One of the biggest and most expensive mistakes a dog owner can make is failing to understand the difference between a dog trainer and a behaviour consultant.
The job description of a dog trainer includes; addressing physical behaviours (the things you can see), teaching the dog commands to follow that help you direct and control your dog on a day to day basis, teaching the dog what they are not allowed to do and establishing rules and boundaries.
In contrast, a behaviour consultant will help with; addressing both the physical behaviours and the emotions that control them, teaching the dog to self regulate using environmental cues, teaching skills and commands that directly address the problem behaviour, teaching the dog what not to do with a focus on eliminating the cause of the problem, establishing rules and boundaries, and implementing management techniques to prevent problems from coming back.

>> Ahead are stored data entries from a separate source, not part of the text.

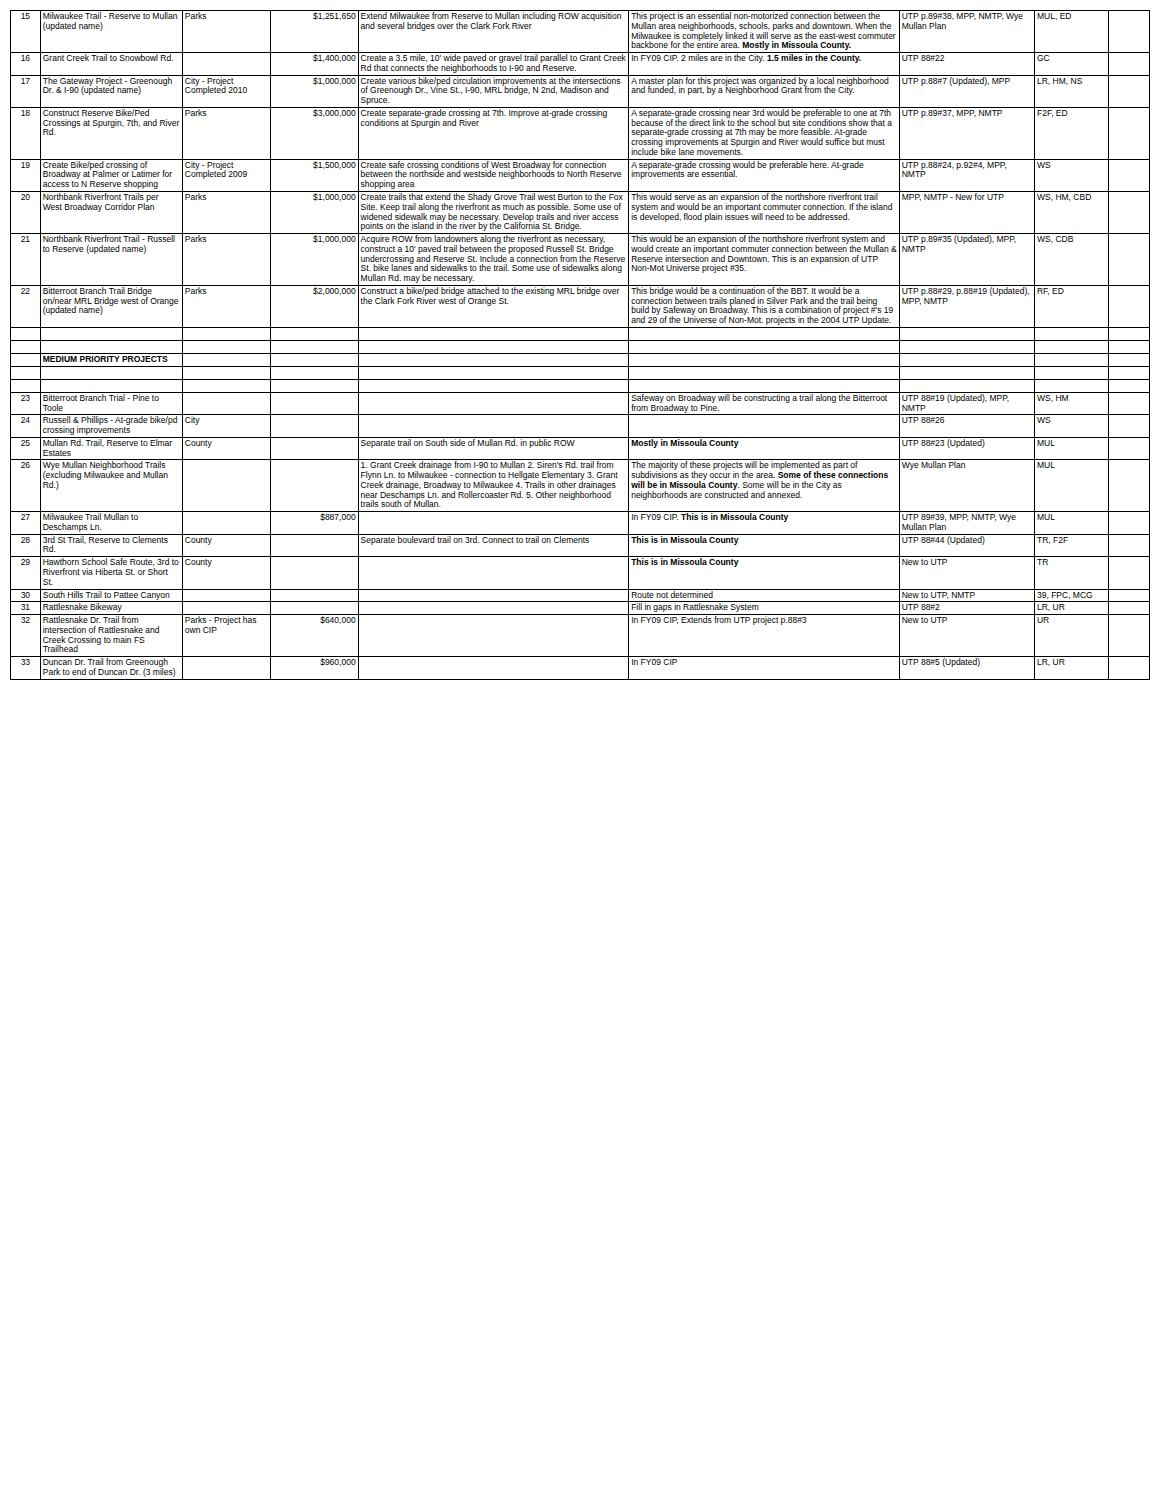| 15 | Milwaukee Trail - Reserve to Mullan (updated name) | Parks | $1,251,650 | Extend Milwaukee from Reserve to Mullan including ROW acquisition and several bridges over the Clark Fork River | This project is an essential non-motorized connection between the Mullan area neighborhoods, schools, parks and downtown. When the Milwaukee is completely linked it will serve as the east-west commuter backbone for the entire area. Mostly in Missoula County. | UTP p.89#38, MPP, NMTP, Wye Mullan Plan | MUL, ED | |
| 16 | Grant Creek Trail to Snowbowl Rd. | | $1,400,000 | Create a 3.5 mile, 10' wide paved or gravel trail parallel to Grant Creek Rd that connects the neighborhoods to I-90 and Reserve. | In FY09 CIP. 2 miles are in the City. 1.5 miles in the County. | UTP 88#22 | GC | |
| 17 | The Gateway Project - Greenough Dr. & I-90 (updated name) | City - Project Completed 2010 | $1,000,000 | Create various bike/ped circulation improvements at the intersections of Greenough Dr., Vine St., I-90, MRL bridge, N 2nd, Madison and Spruce. | A master plan for this project was organized by a local neighborhood and funded, in part, by a Neighborhood Grant from the City. | UTP p.88#7 (Updated), MPP | LR, HM, NS | |
| 18 | Construct Reserve Bike/Ped Crossings at Spurgin, 7th, and River Rd. | Parks | $3,000,000 | Create separate-grade crossing at 7th. Improve at-grade crossing conditions at Spurgin and River | A separate-grade crossing near 3rd would be preferable to one at 7th because of the direct link to the school but site conditions show that a separate-grade crossing at 7th may be more feasible. At-grade crossing improvements at Spurgin and River would suffice but must include bike lane movements. | UTP p.89#37, MPP, NMTP | F2F, ED | |
| 19 | Create Bike/ped crossing of Broadway at Palmer or Latimer for access to N Reserve shopping | City - Project Completed 2009 | $1,500,000 | Create safe crossing conditions of West Broadway for connection between the northside and westside neighborhoods to North Reserve shopping area | A separate-grade crossing would be preferable here. At-grade improvements are essential. | UTP p.88#24, p.92#4, MPP, NMTP | WS | |
| 20 | Northbank Riverfront Trails per West Broadway Corridor Plan | Parks | $1,000,000 | Create trails that extend the Shady Grove Trail west Burton to the Fox Site. Keep trail along the riverfront as much as possible. Some use of widened sidewalk may be necessary. Develop trails and river access points on the island in the river by the California St. Bridge. | This would serve as an expansion of the northshore riverfront trail system and would be an important commuter connection. If the island is developed, flood plain issues will need to be addressed. | MPP, NMTP - New for UTP | WS, HM, CBD | |
| 21 | Northbank Riverfront Trail - Russell to Reserve (updated name) | Parks | $1,000,000 | Acquire ROW from landowners along the riverfront as necessary, construct a 10' paved trail between the proposed Russell St. Bridge undercrossing and Reserve St. Include a connection from the Reserve St. bike lanes and sidewalks to the trail. Some use of sidewalks along Mullan Rd. may be necessary. | This would be an expansion of the northshore riverfront system and would create an important commuter connection between the Mullan & Reserve intersection and Downtown. This is an expansion of UTP Non-Mot Universe project #35. | UTP p.89#35 (Updated), MPP, NMTP | WS, CDB | |
| 22 | Bitterroot Branch Trail Bridge on/near MRL Bridge west of Orange (updated name) | Parks | $2,000,000 | Construct a bike/ped bridge attached to the existing MRL bridge over the Clark Fork River west of Orange St. | This bridge would be a continuation of the BBT. It would be a connection between trails planed in Silver Park and the trail being build by Safeway on Broadway. This is a combination of project #'s 19 and 29 of the Universe of Non-Mot. projects in the 2004 UTP Update. | UTP p.88#29, p.88#19 (Updated), MPP, NMTP | RF, ED | |
| | MEDIUM PRIORITY PROJECTS | | | | | | | |
| 23 | Bitterroot Branch Trial - Pine to Toole | | | | Safeway on Broadway will be constructing a trail along the Bitterroot from Broadway to Pine. | UTP 88#19 (Updated), MPP, NMTP | WS, HM | |
| 24 | Russell & Phillips - At-grade bike/pd crossing improvements | City | | | | UTP 88#26 | WS | |
| 25 | Mullan Rd. Trail, Reserve to Elmar Estates | County | | Separate trail on South side of Mullan Rd. in public ROW | Mostly in Missoula County | UTP 88#23 (Updated) | MUL | |
| 26 | Wye Mullan Neighborhood Trails (excluding Milwaukee and Mullan Rd.) | | | 1. Grant Creek drainage from I-90 to Mullan 2. Siren's Rd. trail from Flynn Ln. to Milwaukee - connection to Hellgate Elementary 3. Grant Creek drainage, Broadway to Milwaukee 4. Trails in other drainages near Deschamps Ln. and Rollercoaster Rd. 5. Other neighborhood trails south of Mullan. | The majority of these projects will be implemented as part of subdivisions as they occur in the area. Some of these connections will be in Missoula County . Some will be in the City as neighborhoods are constructed and annexed. | Wye Mullan Plan | MUL | |
| 27 | Milwaukee Trail Mullan to Deschamps Ln. | | $887,000 | | In FY09 CIP. This is in Missoula County | UTP 89#39, MPP, NMTP, Wye Mullan Plan | MUL | |
| 28 | 3rd St Trail, Reserve to Clements Rd. | County | | Separate boulevard trail on 3rd. Connect to trail on Clements | This is in Missoula County | UTP 88#44 (Updated) | TR, F2F | |
| 29 | Hawthorn School Safe Route, 3rd to Riverfront via Hiberta St. or Short St. | County | | | This is in Missoula County | New to UTP | TR | |
| 30 | South Hills Trail to Pattee Canyon | | | | Route not determined | New to UTP, NMTP | 39, FPC, MCG | |
| 31 | Rattlesnake Bikeway | | | | Fill in gaps in Rattlesnake System | UTP 88#2 | LR, UR | |
| 32 | Rattlesnake Dr. Trail from intersection of Rattlesnake and Creek Crossing to main FS Trailhead | Parks - Project has own CIP | $640,000 | | In FY09 CIP, Extends from UTP project p.88#3 | New to UTP | UR | |
| 33 | Duncan Dr. Trail from Greenough Park to end of Duncan Dr. (3 miles) | | $960,000 | | In FY09 CIP | UTP 88#5 (Updated) | LR, UR | |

A behaviour consultant will also incorporate nutrition, exercise and medical management into the training program to get the best solution possible.
When you are looking for a behaviour consultant you should consider the following assets:
Science background - biology, psychology, nutrition, and behaviour; because a thorough understanding of how the animal works is key
Education and experience in veterinary medicine - to aid in identifying any illness that may be contributing to the behaviour problem
Education and certification in obedience training - tells you the trainer meets a governing body's standards and that they have the background knowledge necessary to solve your problems
Practical training skills - instructors should have obedience or sport titles on their own dogs plus recommendations from other students that support their skills
Finding the right type of professional to address your concerns the first time around will save you time and money long term so do your homework.